The old man got up from the table, disappeared into his study, then came back a couple of minutes later, holding, like, a picture frame? He handed it to me and went, “That’s your grandfather there, Ross.”
I looked at it. It was a photograph of my grandfather alright, wearing, like, shorts and a vest, with his two fists raised like a proper actual boxer? I got this sudden surge of confidence. I was like, “You never told me about this.”
“No,” he went, then he sort of, like, smiled sadly. He never talks about his old man. They never got on, see. That’s portly why he’s always trying to be bezzy mates with me.
I handed the photograph across the table to Sorcha and she started at it.
“See?” I went. “Even Buckets of Blood said I had one or two moves in training that surprised him – for a novice anyway. It’s obviously in the DNA, babes. And there was you worrying!”
She handed the frame back to the old man. He looked at it one last time – a definite sadness in him – and went, “Ah, yes! Killer Kelly!”
I laughed. I was like, “That was what they called him, was it?”
“No, no,” he went, “that was what he called himself. Had it embroidered on the waistband of his shorts. Possibly on his robe as well. Killer Kelly. What they called him – well, it was rather cruel.”
I was like, “What was it?”
He went, “The Tumbling Taig.”
“What?”
“I should point out, in the interests of absolute fairness, that ‘Taig’ was meant in an affectionate way. He was really rather popular in Belfast, my father – on both sides of the community. I think they all got a huge kick out of him.”
I was like, “Hang on, I’m not getting this. Why was he known as the Tumbling Taig?”

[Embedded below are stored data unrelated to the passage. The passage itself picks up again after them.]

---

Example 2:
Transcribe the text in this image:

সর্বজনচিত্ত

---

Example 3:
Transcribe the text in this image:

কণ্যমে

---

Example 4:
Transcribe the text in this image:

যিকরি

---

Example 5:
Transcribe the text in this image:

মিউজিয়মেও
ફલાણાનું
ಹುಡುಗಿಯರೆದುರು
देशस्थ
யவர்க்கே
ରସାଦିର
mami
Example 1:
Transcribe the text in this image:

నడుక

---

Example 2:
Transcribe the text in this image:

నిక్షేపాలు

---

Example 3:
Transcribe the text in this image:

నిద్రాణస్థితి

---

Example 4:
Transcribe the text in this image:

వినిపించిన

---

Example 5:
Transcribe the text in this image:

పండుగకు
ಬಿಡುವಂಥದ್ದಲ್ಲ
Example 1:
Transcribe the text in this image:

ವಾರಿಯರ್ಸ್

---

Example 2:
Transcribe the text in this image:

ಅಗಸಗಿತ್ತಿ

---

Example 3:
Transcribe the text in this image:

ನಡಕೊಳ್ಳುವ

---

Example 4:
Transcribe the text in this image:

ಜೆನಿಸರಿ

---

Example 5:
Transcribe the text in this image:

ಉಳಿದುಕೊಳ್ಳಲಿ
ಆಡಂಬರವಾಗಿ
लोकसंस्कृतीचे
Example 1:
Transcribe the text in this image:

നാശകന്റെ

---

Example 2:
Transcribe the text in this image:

The old man laughed. “Well, because he wasn’t very good at fighting, Ross. Your grandfather had a totally unblemished professional record – 36 fights, 36 defeats!”
“You’re shitting me.”
“I’m not. As a matter of fact, he spent so much time on his back, the Belfast Telegraph used to buy advertising space on the soles of his boots. That’s actually true!
“No, no, if you’ve inherited my father’s boxing skills, Ross, then you’re in serious trouble. The only saving grace – if you’re anything like him – is that the punishment won’t last beyond one round.”

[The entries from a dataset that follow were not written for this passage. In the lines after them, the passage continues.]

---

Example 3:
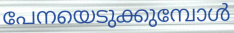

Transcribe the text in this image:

പേനയെടുക്കുമ്പോൾ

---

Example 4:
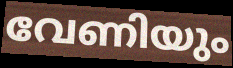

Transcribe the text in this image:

വേണിയും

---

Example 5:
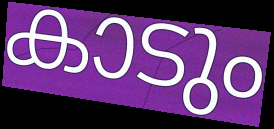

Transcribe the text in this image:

കാടും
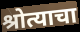
श्रोत्याचा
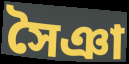
সৈঞা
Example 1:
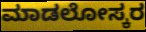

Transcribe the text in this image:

ಮಾಡಲೋಸ್ಕರ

Sorcha was pretty much silent for the rest of the meal and for most of the drive home. We were porked at the lights at the bottom of Newtownpork Avenue when she suddenly went, “It’s not too late to pull out, Ross. You could say you were sick. Or injured. Or that you had to leave the country.”

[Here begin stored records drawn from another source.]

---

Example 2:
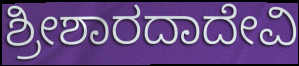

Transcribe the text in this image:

ಶ್ರೀಶಾರದಾದೇವಿ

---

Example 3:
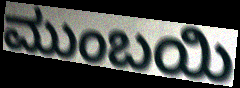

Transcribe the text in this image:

ಮುಂಬಯಿ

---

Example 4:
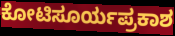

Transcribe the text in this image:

ಕೋಟಿಸೂರ್ಯಪ್ರಕಾಶ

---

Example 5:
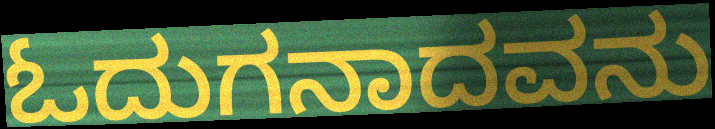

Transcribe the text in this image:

ಓದುಗನಾದವನು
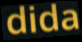
dida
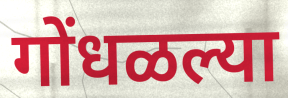
गोंधळल्या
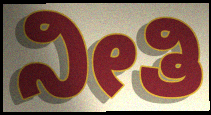
ನೀತಿ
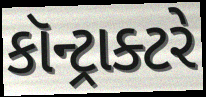
કૉન્ટ્રાક્ટરે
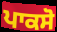
ਪਾਕਸੋ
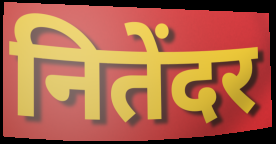
नितेंदर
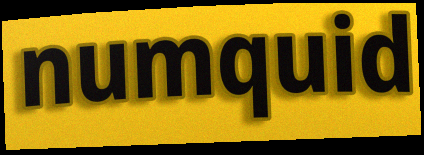
numquid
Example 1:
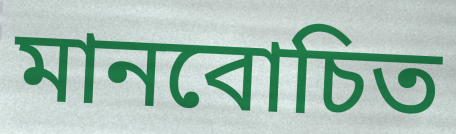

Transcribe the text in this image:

মানবোচিত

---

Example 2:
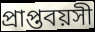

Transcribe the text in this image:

প্রাপ্তবয়সী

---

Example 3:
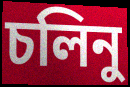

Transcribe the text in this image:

চলিনু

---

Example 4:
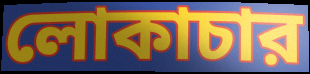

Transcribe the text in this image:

লোকাচার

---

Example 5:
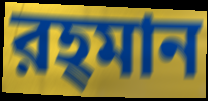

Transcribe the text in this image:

রহ্‌মান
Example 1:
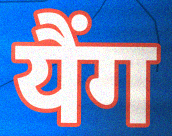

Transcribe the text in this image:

यैंग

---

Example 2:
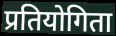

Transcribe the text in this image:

प्रतियोगिता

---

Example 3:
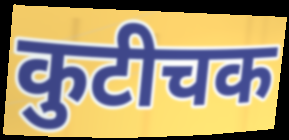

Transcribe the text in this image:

कुटीचक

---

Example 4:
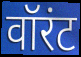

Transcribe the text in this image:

वॉरंट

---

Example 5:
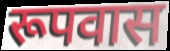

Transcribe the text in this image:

रूपवास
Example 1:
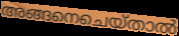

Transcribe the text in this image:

അങ്ങനെചെയ്താൽ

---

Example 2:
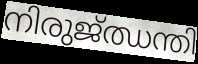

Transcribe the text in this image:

നിരുജ്ഝന്തി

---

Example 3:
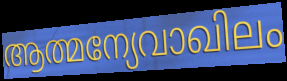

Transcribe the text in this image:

ആത്മന്യേവാഖിലം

I laughed. I was like, “Or I could emigrate – how about that?”
“Ross, please.”
“Sorcha, I’ve been called a lot of things in my time. An adulterer. A bad father. A serious Jack the Lad. A waste of an incredible, incredible rugby talent. But there’s one thing that no one has ever been able to accuse me of. And that’s – and I don’t even know if this is a proper word – but cowardness?”
“Ross . . .”
“No, let me finish. See, I was never afraid on the rugby field, Sorcha. And do you know why? Because I had people around me who believed in me. Good people. Father Fehily, always reminding me: ‘A three-pound cat will eat a four-pound fish!’ Remember that one of his? My old man back there. The goys. And you, Sorcha. You always believed in me, even when deep, deep, deep down, I maybe thought I wasn’t worth shit. You believed in me. And I’m asking you to believe in me now.” It’s some speech, even I have to admit — like one of the ones I would have given to the S back in the day. I watch a tear slip from her eye, then she nods and goes, “Okay, Ross. I believe in you.”
A minute or so later, we’re back home. I hit the sack straight away. Sorcha says she’ll be up in a few minutes. She goes into the study and I hear her opening the drawers of the filing cabinet. She says she believes in me, but I know what she’s doing is checking my life insurance is up to date.